Due to a lack of pre-existing research in this area, it is unclear whether spasmodic dysphonia was related to the use of neurogenic drug, Haloperidol, or if it was an underlying idiopathic condition. It can however, be said that vocal symptoms of spasmodic dysphonia were present in this patient in coexistence to Tourette syndrome. Patient presented with hyperfunctional use of the vocal folds during a vocal tic. It is suggested that the sudden urge to complete and engage in a tic is causing the hyperfunctional adduction of the vocal folds.
Functional Voice Disorders: Mutational Falsetto
Functional voice disorders include psychogenic voice disorders, in which the voice problem is directly related to psychological trauma or any psychological conflicts that may hinder normal voice production24. They also include muscle tension dysphonia, which are a group of functional voice disorders related to how the voice is misused and overused. Mutational falsetto is a type of a psychogenic voice disorder in which the vocal register of the individual does not match her age, gender, and physical appearance.

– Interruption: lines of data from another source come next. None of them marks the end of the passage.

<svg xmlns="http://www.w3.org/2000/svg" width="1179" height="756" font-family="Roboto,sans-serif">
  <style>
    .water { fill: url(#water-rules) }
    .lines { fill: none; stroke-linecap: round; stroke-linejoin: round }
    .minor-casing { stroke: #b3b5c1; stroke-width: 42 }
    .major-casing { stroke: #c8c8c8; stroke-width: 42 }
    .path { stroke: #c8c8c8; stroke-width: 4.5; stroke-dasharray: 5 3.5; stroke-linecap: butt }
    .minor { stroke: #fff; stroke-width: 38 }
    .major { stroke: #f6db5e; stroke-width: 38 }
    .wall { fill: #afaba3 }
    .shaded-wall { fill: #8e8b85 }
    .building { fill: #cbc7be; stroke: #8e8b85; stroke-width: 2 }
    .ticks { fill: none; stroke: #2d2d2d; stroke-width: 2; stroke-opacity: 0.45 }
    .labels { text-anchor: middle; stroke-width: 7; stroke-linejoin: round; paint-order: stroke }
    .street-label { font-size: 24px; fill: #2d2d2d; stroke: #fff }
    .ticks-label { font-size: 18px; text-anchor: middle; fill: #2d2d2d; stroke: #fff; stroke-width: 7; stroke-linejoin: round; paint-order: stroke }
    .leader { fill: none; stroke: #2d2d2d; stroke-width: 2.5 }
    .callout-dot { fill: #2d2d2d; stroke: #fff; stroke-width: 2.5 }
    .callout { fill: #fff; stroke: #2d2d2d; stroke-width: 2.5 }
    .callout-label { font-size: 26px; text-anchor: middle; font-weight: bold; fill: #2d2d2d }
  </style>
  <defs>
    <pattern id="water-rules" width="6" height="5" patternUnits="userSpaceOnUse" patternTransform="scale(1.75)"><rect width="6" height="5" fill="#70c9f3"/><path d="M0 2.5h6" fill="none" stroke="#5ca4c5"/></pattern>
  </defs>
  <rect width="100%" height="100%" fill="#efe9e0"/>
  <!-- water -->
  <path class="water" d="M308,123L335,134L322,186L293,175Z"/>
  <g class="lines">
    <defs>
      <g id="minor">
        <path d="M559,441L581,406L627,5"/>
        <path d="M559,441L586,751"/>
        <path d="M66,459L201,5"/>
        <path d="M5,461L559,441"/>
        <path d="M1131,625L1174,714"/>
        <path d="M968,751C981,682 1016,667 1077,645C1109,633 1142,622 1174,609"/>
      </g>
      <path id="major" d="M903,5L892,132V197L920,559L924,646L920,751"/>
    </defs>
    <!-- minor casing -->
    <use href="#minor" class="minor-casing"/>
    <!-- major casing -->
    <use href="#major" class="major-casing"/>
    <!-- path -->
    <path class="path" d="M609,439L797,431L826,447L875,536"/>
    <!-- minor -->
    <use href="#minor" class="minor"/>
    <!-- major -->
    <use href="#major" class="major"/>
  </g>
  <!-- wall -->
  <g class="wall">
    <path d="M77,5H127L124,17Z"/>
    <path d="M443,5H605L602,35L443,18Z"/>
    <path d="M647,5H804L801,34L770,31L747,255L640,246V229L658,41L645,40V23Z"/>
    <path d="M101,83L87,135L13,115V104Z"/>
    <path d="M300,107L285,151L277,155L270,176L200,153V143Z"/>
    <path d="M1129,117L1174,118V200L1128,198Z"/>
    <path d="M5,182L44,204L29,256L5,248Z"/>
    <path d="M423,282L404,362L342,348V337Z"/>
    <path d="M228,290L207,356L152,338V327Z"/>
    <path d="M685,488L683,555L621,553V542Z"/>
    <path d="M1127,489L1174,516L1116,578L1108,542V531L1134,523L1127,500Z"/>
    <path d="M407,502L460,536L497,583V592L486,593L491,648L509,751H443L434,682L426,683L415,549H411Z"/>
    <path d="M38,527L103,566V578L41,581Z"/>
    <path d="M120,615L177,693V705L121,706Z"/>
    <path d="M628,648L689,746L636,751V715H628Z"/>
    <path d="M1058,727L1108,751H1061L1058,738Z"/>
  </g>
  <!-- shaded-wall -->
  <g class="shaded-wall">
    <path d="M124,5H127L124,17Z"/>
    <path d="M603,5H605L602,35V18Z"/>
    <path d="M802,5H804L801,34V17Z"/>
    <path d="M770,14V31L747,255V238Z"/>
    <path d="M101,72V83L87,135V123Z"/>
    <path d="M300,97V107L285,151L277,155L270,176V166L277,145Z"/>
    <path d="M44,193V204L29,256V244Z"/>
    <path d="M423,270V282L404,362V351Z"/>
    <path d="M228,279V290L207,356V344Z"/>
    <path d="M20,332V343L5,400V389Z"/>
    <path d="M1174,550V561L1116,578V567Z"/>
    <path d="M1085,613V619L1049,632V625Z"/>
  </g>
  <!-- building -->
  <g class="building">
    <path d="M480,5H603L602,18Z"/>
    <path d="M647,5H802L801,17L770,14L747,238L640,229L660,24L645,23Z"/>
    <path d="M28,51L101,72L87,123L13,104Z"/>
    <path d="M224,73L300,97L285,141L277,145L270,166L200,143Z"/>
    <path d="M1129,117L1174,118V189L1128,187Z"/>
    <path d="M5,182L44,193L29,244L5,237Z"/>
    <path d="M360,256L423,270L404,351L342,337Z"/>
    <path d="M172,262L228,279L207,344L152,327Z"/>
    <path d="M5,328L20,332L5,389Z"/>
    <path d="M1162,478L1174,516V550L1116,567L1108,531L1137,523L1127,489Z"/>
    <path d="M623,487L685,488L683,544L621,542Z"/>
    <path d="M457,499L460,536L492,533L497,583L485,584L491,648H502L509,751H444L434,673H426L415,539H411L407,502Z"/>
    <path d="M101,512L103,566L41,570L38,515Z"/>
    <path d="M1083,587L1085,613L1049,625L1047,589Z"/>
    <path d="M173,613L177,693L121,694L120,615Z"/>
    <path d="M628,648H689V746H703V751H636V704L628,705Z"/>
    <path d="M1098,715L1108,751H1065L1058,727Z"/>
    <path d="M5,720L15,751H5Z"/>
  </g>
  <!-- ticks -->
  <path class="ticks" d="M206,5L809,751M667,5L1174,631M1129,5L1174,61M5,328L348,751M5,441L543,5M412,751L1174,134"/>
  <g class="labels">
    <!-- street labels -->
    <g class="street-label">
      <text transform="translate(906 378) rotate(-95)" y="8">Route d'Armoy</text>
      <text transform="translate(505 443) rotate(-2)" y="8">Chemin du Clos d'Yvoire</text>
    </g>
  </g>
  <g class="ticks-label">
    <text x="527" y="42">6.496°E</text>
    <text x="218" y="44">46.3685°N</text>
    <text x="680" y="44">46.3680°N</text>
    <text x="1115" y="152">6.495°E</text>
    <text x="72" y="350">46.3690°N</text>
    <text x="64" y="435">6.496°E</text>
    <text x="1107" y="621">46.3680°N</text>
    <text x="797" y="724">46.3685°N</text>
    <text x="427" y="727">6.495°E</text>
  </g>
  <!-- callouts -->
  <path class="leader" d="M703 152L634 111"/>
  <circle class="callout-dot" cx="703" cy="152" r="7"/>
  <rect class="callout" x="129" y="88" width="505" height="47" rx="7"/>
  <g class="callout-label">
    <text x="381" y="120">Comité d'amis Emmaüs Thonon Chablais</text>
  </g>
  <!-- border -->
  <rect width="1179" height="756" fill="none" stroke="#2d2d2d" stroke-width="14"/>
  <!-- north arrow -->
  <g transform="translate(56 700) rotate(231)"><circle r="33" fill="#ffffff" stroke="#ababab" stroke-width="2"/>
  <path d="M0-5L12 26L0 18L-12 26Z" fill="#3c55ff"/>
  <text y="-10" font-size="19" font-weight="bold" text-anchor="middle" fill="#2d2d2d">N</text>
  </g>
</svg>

Mutational falsetto consists of a high-register voice and is commonly seen in male adolescents who cannot decrease their pitch. Voice therapy aims to lower the pitch and create a vocal register appropriate for their age and gender25.

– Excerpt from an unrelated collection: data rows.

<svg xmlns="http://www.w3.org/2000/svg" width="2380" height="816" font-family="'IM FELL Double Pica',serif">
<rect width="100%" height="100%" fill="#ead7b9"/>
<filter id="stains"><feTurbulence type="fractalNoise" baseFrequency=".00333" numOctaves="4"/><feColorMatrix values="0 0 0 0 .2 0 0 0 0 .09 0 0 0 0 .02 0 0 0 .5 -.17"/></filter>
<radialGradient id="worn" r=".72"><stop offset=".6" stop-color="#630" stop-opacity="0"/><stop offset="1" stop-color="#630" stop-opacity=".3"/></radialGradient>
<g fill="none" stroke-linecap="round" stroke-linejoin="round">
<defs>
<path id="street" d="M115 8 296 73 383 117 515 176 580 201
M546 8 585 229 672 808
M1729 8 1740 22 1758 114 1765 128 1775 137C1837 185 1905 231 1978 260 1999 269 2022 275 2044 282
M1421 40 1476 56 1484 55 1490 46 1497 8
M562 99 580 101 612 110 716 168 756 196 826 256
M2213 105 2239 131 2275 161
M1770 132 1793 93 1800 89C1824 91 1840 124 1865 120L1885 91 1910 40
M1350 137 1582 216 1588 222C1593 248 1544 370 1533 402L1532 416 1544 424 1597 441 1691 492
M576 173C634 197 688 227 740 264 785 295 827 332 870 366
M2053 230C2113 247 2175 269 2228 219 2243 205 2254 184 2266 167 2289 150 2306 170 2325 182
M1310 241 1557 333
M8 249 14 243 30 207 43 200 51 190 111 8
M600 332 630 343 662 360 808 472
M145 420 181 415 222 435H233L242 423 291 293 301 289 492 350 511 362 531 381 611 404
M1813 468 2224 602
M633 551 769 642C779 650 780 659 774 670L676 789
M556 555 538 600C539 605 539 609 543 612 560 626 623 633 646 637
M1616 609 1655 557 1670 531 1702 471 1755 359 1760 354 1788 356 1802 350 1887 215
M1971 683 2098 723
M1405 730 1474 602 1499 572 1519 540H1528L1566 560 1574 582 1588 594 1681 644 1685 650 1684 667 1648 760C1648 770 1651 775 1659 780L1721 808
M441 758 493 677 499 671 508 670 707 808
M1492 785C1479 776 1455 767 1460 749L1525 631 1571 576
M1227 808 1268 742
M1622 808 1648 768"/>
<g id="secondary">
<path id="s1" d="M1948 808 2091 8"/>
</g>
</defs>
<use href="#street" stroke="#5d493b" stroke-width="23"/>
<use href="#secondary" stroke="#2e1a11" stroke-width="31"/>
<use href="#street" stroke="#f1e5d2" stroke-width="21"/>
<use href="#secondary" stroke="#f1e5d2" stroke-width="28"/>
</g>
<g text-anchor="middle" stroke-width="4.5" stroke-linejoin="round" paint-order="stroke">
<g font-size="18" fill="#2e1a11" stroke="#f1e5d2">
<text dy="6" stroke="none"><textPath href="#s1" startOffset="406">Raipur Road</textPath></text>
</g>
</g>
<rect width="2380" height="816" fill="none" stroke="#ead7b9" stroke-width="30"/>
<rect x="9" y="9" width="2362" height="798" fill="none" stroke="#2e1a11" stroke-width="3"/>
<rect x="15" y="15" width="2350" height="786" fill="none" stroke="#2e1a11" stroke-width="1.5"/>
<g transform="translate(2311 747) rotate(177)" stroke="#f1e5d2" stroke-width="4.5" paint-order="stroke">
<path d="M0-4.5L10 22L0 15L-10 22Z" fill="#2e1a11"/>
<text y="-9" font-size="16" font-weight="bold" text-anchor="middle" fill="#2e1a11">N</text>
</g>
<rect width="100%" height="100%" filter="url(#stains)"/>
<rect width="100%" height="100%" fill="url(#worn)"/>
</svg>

Case Study: Mutational Falsetto in individuals with Tourette Syndrome
A second single subject case study on two individuals with diagnosis of Tourette syndrome was completed. In the first subject, a falsetto register was noticed from a 14-year old boy. Several vocal attributes were present including: throat clearing, persistent echolalia, and mumbling to oneself. A change in intonation and prosody was also noted due to frequently occurring vocal outbursts. Periodic pitch breaks were present in a low register associated with mutational falsetto. The voice was perceived as broken with repetitive and spasmodic throat clearing. Such behaviors increased with increased anxiety. It is important to note that despite administration of haloperidol to reduce motor tics, the vocal falsetto was unchanged. Therefore, it can be suggested that the falsetto was not related to any pharmacological side effect; rather it was an associated disorder.

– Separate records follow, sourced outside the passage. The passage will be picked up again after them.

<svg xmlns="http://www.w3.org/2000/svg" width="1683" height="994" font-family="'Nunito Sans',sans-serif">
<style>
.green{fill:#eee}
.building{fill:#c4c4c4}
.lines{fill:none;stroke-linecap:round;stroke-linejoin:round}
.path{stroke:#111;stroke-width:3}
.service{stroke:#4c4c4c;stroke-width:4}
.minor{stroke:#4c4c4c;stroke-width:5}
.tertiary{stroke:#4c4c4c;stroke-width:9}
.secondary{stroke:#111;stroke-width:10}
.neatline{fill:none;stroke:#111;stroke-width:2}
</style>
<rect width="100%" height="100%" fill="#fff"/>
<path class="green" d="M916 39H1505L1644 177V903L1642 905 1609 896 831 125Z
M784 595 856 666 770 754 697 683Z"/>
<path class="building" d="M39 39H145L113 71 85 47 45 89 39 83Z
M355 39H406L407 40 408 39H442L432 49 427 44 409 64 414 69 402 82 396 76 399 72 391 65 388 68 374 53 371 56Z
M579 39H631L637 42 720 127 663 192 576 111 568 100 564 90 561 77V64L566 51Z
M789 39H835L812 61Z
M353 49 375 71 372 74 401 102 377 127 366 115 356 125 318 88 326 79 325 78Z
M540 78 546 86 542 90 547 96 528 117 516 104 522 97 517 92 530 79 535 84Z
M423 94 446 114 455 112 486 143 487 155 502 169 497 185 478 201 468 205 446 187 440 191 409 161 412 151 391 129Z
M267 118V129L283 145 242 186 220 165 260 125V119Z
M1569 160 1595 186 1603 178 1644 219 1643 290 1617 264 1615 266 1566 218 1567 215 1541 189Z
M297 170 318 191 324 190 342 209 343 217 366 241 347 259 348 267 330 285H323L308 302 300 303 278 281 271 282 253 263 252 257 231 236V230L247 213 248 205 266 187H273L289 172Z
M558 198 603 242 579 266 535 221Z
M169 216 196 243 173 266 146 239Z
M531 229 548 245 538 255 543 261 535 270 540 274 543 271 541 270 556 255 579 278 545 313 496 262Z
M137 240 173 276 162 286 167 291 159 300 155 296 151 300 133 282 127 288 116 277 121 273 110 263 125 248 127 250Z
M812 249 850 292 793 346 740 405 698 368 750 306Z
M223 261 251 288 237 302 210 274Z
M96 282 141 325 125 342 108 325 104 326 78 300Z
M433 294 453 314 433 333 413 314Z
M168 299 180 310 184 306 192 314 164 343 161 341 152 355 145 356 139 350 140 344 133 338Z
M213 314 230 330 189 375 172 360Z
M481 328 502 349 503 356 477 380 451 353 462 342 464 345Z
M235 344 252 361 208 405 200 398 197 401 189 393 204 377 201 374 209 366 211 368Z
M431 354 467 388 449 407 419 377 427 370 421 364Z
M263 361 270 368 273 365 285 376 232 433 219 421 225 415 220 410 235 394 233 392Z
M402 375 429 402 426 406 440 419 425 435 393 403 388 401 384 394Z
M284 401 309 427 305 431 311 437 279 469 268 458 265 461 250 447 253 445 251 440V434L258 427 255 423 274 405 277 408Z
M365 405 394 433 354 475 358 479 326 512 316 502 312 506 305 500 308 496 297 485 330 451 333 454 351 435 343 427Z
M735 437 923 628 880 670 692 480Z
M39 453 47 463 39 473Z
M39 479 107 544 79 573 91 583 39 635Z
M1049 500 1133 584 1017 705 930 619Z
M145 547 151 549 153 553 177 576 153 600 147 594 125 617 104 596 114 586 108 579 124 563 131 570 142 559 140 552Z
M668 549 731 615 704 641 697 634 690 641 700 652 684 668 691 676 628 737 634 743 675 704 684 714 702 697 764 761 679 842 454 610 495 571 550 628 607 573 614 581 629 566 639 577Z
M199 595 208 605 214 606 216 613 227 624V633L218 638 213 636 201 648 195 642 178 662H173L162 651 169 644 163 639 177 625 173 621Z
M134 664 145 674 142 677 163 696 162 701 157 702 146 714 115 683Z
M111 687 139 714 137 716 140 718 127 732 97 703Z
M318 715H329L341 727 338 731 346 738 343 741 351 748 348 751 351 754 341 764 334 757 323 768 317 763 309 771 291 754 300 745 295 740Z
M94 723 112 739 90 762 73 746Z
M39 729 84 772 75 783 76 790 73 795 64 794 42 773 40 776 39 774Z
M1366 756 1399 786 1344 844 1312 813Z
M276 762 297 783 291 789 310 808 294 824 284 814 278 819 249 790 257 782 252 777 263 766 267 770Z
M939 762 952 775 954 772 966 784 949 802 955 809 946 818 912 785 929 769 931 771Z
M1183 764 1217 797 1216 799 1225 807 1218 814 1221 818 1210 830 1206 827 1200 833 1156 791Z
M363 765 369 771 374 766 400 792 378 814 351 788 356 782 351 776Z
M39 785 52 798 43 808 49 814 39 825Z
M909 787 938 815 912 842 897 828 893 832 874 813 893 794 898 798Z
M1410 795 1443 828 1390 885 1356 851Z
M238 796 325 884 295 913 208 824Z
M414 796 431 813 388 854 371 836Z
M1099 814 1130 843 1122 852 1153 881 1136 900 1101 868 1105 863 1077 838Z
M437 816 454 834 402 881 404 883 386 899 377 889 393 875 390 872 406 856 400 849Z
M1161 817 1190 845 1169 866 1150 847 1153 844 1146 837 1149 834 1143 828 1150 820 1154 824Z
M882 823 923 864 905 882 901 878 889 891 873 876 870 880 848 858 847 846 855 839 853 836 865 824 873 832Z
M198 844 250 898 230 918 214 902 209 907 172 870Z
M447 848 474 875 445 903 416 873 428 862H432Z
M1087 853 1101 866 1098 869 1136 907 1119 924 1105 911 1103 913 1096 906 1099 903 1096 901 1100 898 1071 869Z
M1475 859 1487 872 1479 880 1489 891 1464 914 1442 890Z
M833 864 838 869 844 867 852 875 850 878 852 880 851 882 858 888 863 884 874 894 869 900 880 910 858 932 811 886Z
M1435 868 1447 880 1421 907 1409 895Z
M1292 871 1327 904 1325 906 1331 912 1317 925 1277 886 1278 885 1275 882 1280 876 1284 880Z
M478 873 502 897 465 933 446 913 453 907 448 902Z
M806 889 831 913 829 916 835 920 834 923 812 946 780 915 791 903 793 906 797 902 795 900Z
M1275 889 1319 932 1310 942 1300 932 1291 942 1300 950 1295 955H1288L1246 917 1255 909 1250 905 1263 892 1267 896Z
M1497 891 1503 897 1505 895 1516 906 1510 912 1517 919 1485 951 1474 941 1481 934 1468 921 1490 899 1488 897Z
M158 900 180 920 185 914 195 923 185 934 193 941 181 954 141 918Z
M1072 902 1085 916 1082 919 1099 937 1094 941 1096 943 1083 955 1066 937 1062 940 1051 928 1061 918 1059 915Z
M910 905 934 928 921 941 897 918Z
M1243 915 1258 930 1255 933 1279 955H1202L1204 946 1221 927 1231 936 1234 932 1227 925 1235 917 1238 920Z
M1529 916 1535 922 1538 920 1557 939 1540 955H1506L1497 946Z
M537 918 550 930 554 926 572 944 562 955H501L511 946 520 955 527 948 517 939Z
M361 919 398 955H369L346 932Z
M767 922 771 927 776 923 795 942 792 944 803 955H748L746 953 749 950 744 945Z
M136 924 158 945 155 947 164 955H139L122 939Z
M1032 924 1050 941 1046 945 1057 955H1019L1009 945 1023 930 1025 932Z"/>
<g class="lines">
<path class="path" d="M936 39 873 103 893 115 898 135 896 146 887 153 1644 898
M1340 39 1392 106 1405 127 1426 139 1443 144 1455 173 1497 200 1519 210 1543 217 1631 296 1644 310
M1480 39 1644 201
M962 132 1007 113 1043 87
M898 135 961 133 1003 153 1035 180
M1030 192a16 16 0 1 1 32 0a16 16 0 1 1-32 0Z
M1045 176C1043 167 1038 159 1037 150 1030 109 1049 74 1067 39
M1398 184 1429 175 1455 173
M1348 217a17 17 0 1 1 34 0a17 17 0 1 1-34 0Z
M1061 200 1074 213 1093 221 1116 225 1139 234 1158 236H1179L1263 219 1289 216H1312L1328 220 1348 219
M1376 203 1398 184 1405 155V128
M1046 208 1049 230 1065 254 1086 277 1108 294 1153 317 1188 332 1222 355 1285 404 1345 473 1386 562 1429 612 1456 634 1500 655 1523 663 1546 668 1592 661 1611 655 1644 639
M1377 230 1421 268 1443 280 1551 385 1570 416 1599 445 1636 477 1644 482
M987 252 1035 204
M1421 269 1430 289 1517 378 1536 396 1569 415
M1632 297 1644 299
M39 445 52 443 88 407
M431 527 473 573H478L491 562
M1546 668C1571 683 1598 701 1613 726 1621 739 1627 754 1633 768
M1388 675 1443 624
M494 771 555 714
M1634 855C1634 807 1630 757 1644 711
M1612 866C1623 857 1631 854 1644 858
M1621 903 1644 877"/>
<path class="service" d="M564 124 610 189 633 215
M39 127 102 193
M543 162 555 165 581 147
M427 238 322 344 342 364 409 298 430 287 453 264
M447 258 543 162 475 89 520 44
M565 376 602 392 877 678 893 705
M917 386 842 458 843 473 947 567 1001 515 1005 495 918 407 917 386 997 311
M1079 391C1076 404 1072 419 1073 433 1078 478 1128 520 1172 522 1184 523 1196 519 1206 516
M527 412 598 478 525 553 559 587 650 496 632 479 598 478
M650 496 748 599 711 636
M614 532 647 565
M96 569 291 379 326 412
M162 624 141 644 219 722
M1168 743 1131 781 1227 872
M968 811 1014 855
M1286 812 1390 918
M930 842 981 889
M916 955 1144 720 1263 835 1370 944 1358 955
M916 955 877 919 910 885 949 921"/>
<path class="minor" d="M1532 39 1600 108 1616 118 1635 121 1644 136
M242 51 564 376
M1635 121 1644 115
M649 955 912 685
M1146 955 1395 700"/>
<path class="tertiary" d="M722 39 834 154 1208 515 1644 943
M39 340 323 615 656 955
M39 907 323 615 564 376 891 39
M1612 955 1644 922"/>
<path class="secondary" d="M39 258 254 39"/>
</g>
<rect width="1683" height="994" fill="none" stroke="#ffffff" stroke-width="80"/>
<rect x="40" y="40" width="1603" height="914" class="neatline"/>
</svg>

The second individual observed was a man diagnosed with Tourette syndrome, mutational falsetto, OCD, and separation anxiety disorder. This subject presented various vocal changes in intonation and prosody. He engaged in excessive talking back and forth to himself in different intonation, mumbling, and mimicking in various vocal registers. As per previously done evidence-based research, consistently using a different vocal register to facilitate speech causes voice disorders because the individual is not speaking at their comfortable and optimal pitch, causing strain and fatigue on the vocal folds11. Furthermore, a strong association of the presence of falsetto in individuals with Tourette’s Syndrome is indicated.
While there seems to be an emerging interest in the presence of adductor spasmodic dysphonia and mutational falsetto in individuals with Tourette’s syndrome; a lack of extensive research leaves clinicians with fewer tools to apply in treatment for voice disorders in this population. This initial research aims to suggest a strong association between the two and establishing the presence of two types of voice disorders: spasmodic dysphonia and mutational falsetto in individuals with Tourette syndrome. At this point, data gathered from this research cannot be generalized to a vast population, however this study can be used as a pilot experiment to gain further insight into this topic.
A significant portion of this research was made possible due to contributions by Adam Group of Voice Therapists and participating Zylan Clinics.